Critical Care Services
A team approach to pulmonary care is nowhere more valuable than in the respiratory intensive care unit (RICU). This is where specialists overlap, where care is around the clock, and where the checklist of best practices keeps growing longer. This is also where fine-tuning just a single aspect of care may nudge a patient who had been drifting aimlessly on mechanical ventilation towards successful weaning and release from the hospital.
To manage the full complexity and risk of this environment, and to capitalize on every opportunity for patient gain, Temple employs an aggressive approach in its 28-bed RICU and also in its High-Dependency Respiratory Care Unit (HDRCU). Each unit is always staffed with a pulmonologist/critical care specialist who leads a team of nurse specialists and skilled physicians in training. These dedicated teams direct all elements of patient care 24 hours a day and 7 days a week. As needed, the team leaders draw on ancillary Temple staff including respiratory therapists, physical, occupational and speech therapists, psychiatrists and psychologists, social workers, and nutritionists.

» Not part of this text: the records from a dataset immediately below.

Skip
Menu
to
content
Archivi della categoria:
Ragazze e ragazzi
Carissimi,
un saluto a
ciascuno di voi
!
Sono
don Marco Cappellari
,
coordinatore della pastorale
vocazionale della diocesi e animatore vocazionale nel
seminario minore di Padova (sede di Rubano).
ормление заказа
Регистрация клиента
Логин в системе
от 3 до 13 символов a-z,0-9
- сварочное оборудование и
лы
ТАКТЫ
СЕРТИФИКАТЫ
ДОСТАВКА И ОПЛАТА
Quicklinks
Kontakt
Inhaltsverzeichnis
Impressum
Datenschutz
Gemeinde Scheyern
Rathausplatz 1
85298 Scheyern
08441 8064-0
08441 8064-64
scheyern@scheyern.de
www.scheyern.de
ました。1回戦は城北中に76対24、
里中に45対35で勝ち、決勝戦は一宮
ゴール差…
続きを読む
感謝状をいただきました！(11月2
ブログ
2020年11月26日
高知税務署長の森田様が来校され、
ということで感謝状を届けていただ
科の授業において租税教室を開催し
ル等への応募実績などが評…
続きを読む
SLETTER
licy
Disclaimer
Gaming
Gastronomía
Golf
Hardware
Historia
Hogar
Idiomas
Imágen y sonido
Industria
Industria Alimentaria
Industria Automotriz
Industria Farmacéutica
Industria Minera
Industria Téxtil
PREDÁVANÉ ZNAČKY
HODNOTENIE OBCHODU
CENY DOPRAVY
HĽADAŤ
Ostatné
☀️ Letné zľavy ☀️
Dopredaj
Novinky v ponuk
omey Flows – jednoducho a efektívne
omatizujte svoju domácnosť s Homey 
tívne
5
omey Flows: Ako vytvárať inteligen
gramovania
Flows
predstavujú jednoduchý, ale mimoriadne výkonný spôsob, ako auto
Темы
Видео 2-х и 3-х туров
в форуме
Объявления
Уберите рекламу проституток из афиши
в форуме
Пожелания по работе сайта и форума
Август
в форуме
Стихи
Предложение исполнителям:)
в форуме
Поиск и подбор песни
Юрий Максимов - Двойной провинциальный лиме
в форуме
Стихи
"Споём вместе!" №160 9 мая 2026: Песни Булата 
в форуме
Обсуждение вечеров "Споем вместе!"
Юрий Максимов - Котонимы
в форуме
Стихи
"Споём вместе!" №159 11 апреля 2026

Volume matters in ICU outcomes
Temple’s facilities for patients needing inpatient pulmonary care provide an extraordinarily large number of critical care beds and guarantee a level of access and continuity of care that is rare in the U.S. In fact, according to recent data from the Pennsylvania Health Care Cost Containment Council, Temple admits more patients with severe COPD than any other single hospital in the state and it manages more cases of respiratory failure with or without mechanical ventilation than any other hospital in Central or Eastern Pennsylvania1. The bottom line: high volumes are associated with better survival rates in ICU outcomes2 and Temple is one of the nation’s high-volume centers for pulmonary critical care.
The High-Dependency Respiratory Care Unit
The 50-bed specialty HDRCU houses the dedicated Ventilator Rehabilitation Unit (VRU) and a specialized physical therapy center. The staff in the innovative HDRCU specializes in rehabilitating and weaning patients from prolonged mechanical ventilation and the application of non-invasive positive pressure ventilation. They are adept at monitoring and caring for patients with intensive needs for highflow oxygen, contiuous respiratory therapy and specialty infusions such as continuous intravenous pulmonary vasodilators. This unit was one of only three U.S. test sites chosen by Medicare to test the value of highly specialized care for mechanically ventilated patients.

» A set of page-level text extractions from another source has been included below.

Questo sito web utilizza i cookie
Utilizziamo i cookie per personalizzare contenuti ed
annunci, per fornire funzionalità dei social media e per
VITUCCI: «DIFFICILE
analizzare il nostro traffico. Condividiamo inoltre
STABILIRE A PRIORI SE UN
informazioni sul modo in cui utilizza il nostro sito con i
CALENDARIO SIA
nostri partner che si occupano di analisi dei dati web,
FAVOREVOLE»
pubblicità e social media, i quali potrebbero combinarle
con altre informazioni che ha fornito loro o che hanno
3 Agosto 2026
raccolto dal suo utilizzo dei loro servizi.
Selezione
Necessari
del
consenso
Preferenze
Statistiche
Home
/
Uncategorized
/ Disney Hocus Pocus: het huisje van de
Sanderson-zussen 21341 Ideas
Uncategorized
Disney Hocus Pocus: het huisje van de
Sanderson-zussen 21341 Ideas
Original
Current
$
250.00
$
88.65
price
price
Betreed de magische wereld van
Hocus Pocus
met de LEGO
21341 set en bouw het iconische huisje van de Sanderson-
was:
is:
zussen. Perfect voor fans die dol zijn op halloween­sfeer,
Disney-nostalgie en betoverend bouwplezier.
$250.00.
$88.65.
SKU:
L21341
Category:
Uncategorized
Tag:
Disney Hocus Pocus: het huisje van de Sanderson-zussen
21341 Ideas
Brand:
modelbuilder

Candidates for admission to the VRU include those with chronic respiratory failure from most causes and must have a tracheostomy tube and the desire to participate in daily intensive physical therapy. Patients unable to breath independently for at least one hour will first be admitted to the medical respiratory intensive care unit.

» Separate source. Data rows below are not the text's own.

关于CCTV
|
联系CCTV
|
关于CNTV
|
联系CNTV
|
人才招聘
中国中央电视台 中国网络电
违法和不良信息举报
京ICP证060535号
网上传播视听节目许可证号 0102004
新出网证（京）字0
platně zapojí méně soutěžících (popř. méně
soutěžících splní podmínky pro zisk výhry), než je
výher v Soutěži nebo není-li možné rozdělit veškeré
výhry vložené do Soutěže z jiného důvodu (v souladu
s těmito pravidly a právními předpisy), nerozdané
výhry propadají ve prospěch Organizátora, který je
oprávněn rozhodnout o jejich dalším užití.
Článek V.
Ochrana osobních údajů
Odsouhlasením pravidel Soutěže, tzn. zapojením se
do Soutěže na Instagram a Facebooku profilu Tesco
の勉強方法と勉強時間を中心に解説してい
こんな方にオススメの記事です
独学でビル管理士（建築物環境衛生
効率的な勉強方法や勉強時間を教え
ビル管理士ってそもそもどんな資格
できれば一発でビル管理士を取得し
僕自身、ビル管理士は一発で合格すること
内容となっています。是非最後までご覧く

Typical features of daily medical, nursing, and rehabilitation care in the HDRCU include: aggressive whole-body rehabilitation, occupational therapy, daily weaning attempts, speech and swallow evaluations, ambulation, ventilator teaching, and bronchodilator management. In addition to meticulous patient/family education and discharge planning, the HDRCU staff also coordinates outpatient care with home care services, social services, and also with all medical device, ambulance, and oxygen vendors.
Temple is Asking:
How can we keep patients from languishing on mechanical ventilation?
All too often, patients with severe lung ailments become chronically ventilated. Failure to wean is associated with increased complications, costs, and mortality. Recent research indicates that mechanically ventilated patients in hospitals with higher volumes have better survival rates2. What do high-volume hospitals do differently to improve patient outcomes? That’s the question that Temple researchers have now turned on themselves. Preliminary results from recent Temple research—one of the largest groups of patients receiving mechanical ventilation ever studied—show that optimized Temple medical care in combination with an aggressive whole body rehabilitation and respiratory muscle training and weaning attempts led to weaning and survival rates that were higher than those reported in other weaning centers. Temple doctors and nurses will continue to ask—both in formal studies and in everyday practice—how patient risk factors and differences in specific processes of care may alter ventilation outcomes. This constant questioning and continual learning has produced the kinds of mini-breakthroughs and insights that, when shared with team members and quickly integrated into Temple protocols, have driven the cycle of better outcomes and growing volumes now evident at Temple.
References
- Pennsylvania Health Care Cost Containment Council: 2006 Hospital Performance Report, 2007.
- Kahn JM et al. N Engl J Med 2006;355:41-50.